2. The method as claimed in claim 1, wherein the filler material comprises at least one of the group comprising a crystalline salt, halite, sodium chloride, boron nitride, a volcanic material, and Pyrofolyte material.
3. The method as claimed in claim 1, wherein the filler material remains a solid at the elevated temperature and high pressure and becomes fluid at a lesser temperature and a lesser pressure.
4. The method as claimed in claim 1, wherein the filler material is removed mechanically.
5. A method for constructing a cutting element for a drill bit used in drilling subterranean formations, comprising:
forming a substrate of a preselected hard material, the substrate having at least one internal cavity and an attachment surface, the attachment surface having an outer periphery;
forming at least one channel in the substrate, the at least one channel having an outlet and an inlet, the outlet being proximate the outer periphery, and the inlet being in communication with the internal cavity;
filling the internal cavity and the channel with a substantially non-compressible filler material;
forming a superabrasive table on the attachment surface at an elevated temperature and at a high pressure; and
removing the filler material from the internal cavity and the channel.
6. The method as claimed in claim 5, wherein the filler material comprises at least one of the group comprising a crystalline salt, halite, sodium chloride, boron nitride, a volcanic material, and Pyrofolyte material.
7. The method as claimed in claim 5, wherein the filler material remains a solid at the elevated temperature and high pressure and becomes fluid at a reduced temperature and a reduced pressure.
8. The method as claimed in claim 5, wherein the filler material is removed mechanically.
9. A method for constructing a cutting element for a drill bit used in drilling subterranean formations, comprising:
forming a substrate of a preselected hard material, the substrate having at least one internal cavity and an attachment surface;
forming a superabrasive table, the superabrasive table having a bonding surface, the bonding surface having an outer periphery;
forming at least one channel in the bonding surface, the channel having an inlet and an outlet, the outlet being proximate of the outer periphery;
filling the internal cavity and the channel with a substantially non-compressible filler material;
attaching the bonding surface to the attachment surface at an elevated temperature and at a high pressure so as to place the inlet of the channel in communication with the internal cavity; and
removing the filler material from the internal cavity and the channel.

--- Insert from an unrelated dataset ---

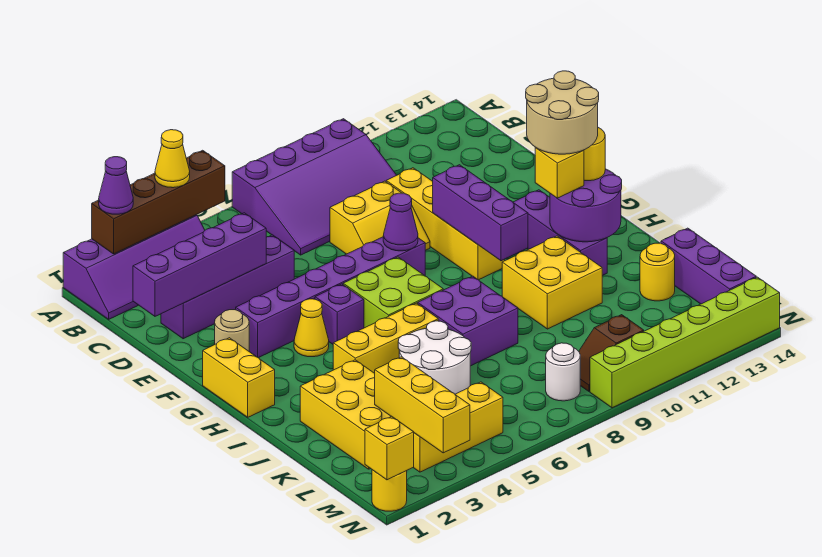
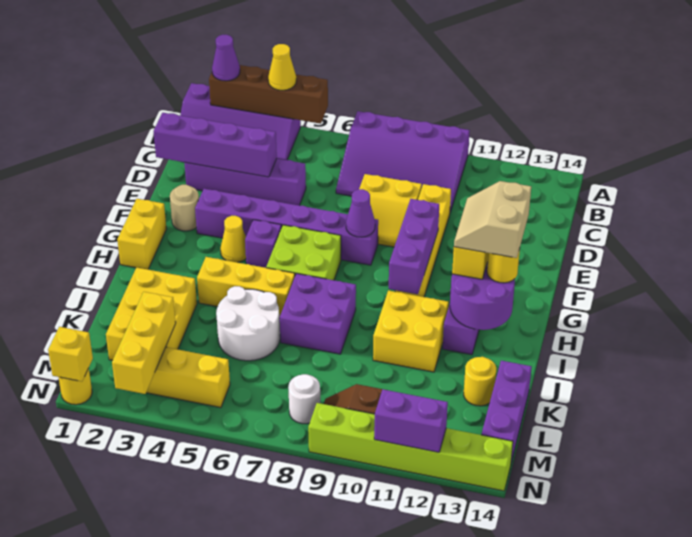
tan round brick G12:H13 level 4 -> tan slope G12:H13 level 4 top 13
none -> purple brick N11:N12 level 2

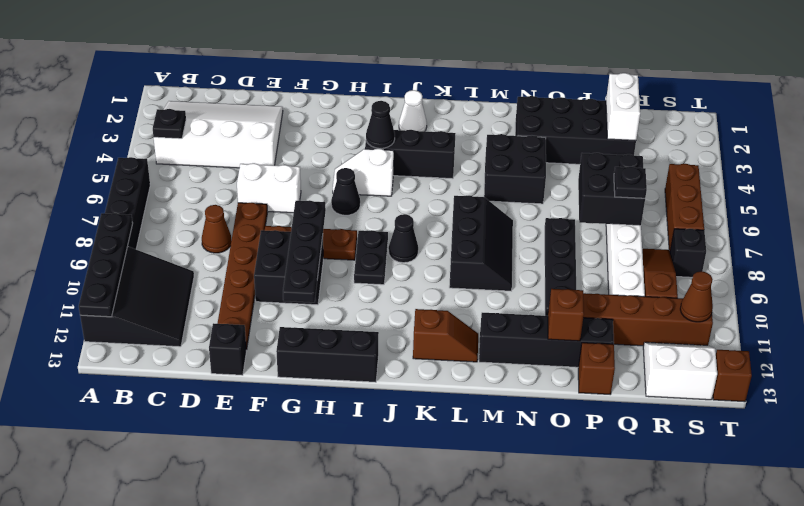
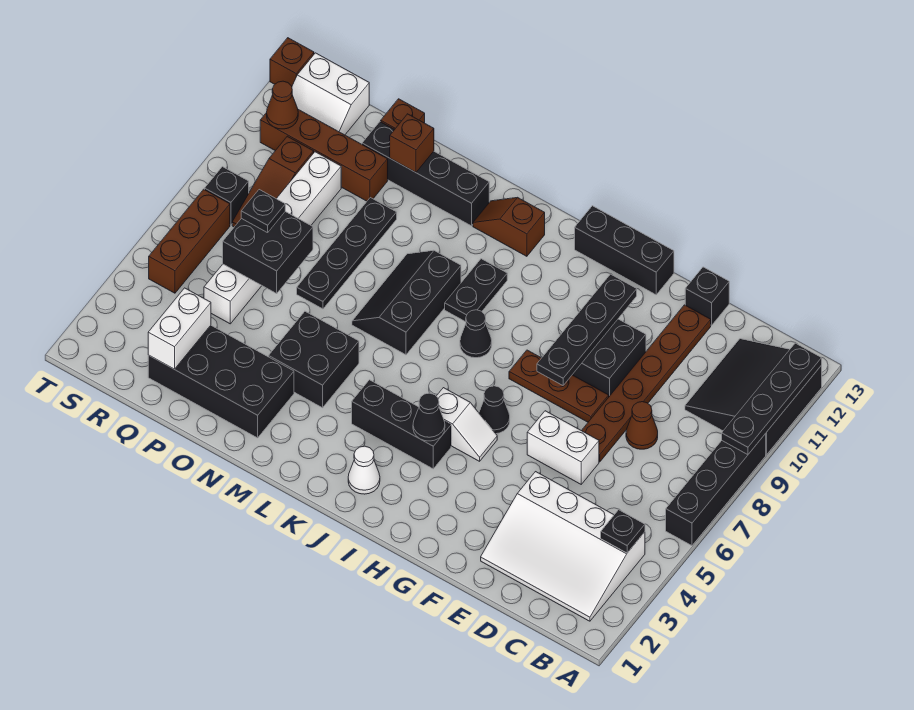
black plate I8:I9 level 1 -> black plate K9:K10 level 1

10. The method as claimed in claim 9, wherein the filler material comprises at least one of the group comprising a crystalline salt, halite, sodium chloride, boron nitride, a volcanic material, and Pyrofolyte material.
11. The method as claimed in claim 9, wherein the filler material remains a solid at the elevated temperature and high pressure and becomes fluid at a reduced temperature and a reduced pressure.
12. The method as claimed in claim 9, wherein the filler material is removed mechanically.
13. A method for constructing a cutting element for a drill bit used in drilling subterranean formations, comprising:
forming a substrate of a preselected hard material, the substrate having at least one internal cavity and an attachment surface, the attachment surface having an outer periphery;
forming at least one channel in the substrate, the channel having an outlet and an inlet, the outlet being proximate the outer periphery of the attachment surface, and the inlet being in communication with the internal cavity;
forming a superabrasive table, the superabrasive table having a bonding surface, the bonding surface having an outer periphery;
forming at least one channel in the bonding surface, the channel having an inlet and an outlet, the outlet being proximate of the outer periphery of the bonding surface;
placing the superabrasive table with the bonding surface over the attachment surface of the substrate with the at least one channel in the bonding surface and the at least one channel in the attachment surface in alignment so as to define at least one passage lying between the superabrasive table and the substrate;
filling the at least one internal cavity, the at least one channel in the substrate, and the at least one channel in the bonding surface with a substantially non-compressible filler material;
attaching the bonding surface to the attachment surface at an elevated temperature and at a high pressure so as to achieve communication between the internal cavity and the inlet of the channel in the bonding surface; and
removing the filler material from the internal cavity, the channel in the substrate, and the channel in the bonding surface.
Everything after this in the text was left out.